### [Job]
Recast the part of the material below that opens with the line containing "family: Formicidae" and closes with the line containing "genus: Angelica" as a two-column CSV with the headers "field" and "value", one row per line. Put each entry in its own quoted field, turning any line breaks into spaces.

### [Collection entries]
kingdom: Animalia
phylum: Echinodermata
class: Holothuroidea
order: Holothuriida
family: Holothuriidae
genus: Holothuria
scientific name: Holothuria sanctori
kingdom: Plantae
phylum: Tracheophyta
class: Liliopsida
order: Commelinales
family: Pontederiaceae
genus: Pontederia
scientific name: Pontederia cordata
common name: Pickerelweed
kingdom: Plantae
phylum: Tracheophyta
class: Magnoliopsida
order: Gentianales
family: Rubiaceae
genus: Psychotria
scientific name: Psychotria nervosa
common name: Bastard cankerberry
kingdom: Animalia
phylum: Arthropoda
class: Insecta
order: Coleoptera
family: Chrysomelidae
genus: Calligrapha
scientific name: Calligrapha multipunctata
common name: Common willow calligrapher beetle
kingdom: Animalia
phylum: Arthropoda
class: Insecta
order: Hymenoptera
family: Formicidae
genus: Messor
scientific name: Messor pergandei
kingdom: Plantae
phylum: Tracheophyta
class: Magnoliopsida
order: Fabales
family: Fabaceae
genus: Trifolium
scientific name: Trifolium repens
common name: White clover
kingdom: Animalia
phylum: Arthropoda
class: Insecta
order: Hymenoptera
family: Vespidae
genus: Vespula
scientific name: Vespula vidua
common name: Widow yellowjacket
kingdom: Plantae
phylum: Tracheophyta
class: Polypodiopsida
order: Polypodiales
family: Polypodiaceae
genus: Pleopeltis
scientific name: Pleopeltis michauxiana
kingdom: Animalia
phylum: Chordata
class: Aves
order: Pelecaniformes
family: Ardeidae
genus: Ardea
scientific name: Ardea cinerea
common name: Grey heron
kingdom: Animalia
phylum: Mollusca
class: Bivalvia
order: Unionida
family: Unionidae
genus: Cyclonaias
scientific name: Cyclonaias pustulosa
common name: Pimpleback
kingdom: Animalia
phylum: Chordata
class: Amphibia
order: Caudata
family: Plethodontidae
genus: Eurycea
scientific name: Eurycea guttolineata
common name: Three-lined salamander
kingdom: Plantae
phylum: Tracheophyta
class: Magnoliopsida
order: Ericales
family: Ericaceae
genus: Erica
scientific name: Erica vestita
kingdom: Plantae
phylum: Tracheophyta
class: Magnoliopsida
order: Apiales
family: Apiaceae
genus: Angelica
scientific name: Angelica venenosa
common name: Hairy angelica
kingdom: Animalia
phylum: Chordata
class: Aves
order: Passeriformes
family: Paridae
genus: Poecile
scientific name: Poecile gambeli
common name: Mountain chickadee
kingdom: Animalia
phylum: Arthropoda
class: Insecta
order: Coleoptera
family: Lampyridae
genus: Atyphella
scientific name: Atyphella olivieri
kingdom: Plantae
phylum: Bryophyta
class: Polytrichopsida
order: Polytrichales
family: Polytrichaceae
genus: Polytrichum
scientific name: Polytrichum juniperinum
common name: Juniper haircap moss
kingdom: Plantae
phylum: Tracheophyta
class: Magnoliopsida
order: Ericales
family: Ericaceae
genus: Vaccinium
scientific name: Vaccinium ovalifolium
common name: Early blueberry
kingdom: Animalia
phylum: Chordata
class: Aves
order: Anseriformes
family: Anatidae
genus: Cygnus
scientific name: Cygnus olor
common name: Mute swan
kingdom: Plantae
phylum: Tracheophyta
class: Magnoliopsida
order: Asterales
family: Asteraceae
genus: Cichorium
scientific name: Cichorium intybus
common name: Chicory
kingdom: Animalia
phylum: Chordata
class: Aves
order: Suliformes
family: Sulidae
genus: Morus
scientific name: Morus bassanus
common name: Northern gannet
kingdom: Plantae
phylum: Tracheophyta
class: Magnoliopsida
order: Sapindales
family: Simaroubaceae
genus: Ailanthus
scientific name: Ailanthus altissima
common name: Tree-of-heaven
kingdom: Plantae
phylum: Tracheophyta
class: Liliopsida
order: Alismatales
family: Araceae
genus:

### [Exercise result]
field,value
"family:","Formicidae"
"genus:","Messor"
"scientific name:","Messor pergandei"
"kingdom:","Plantae"
"phylum:","Tracheophyta"
"class:","Magnoliopsida"
"order:","Fabales"
"family:","Fabaceae"
"genus:","Trifolium"
"scientific name:","Trifolium repens"
"common name:","White clover"
"kingdom:","Animalia"
"phylum:","Arthropoda"
"class:","Insecta"
"order:","Hymenoptera"
"family:","Vespidae"
"genus:","Vespula"
"scientific name:","Vespula vidua"
"common name:","Widow yellowjacket"
"kingdom:","Plantae"
"phylum:","Tracheophyta"
"class:","Polypodiopsida"
"order:","Polypodiales"
"family:","Polypodiaceae"
"genus:","Pleopeltis"
"scientific name:","Pleopeltis michauxiana"
"kingdom:","Animalia"
"phylum:","Chordata"
"class:","Aves"
"order:","Pelecaniformes"
"family:","Ardeidae"
"genus:","Ardea"
"scientific name:","Ardea cinerea"
"common name:","Grey heron"
"kingdom:","Animalia"
"phylum:","Mollusca"
"class:","Bivalvia"
"order:","Unionida"
"family:","Unionidae"
"genus:","Cyclonaias"
"scientific name:","Cyclonaias pustulosa"
"common name:","Pimpleback"
"kingdom:","Animalia"
"phylum:","Chordata"
"class:","Amphibia"
"order:","Caudata"
"family:","Plethodontidae"
"genus:","Eurycea"
"scientific name:","Eurycea guttolineata"
"common name:","Three-lined salamander"
"kingdom:","Plantae"
"phylum:","Tracheophyta"
"class:","Magnoliopsida"
"order:","Ericales"
"family:","Ericaceae"
"genus:","Erica"
"scientific name:","Erica vestita"
"kingdom:","Plantae"
"phylum:","Tracheophyta"
"class:","Magnoliopsida"
"order:","Apiales"
"family:","Apiaceae"
"genus:","Angelica"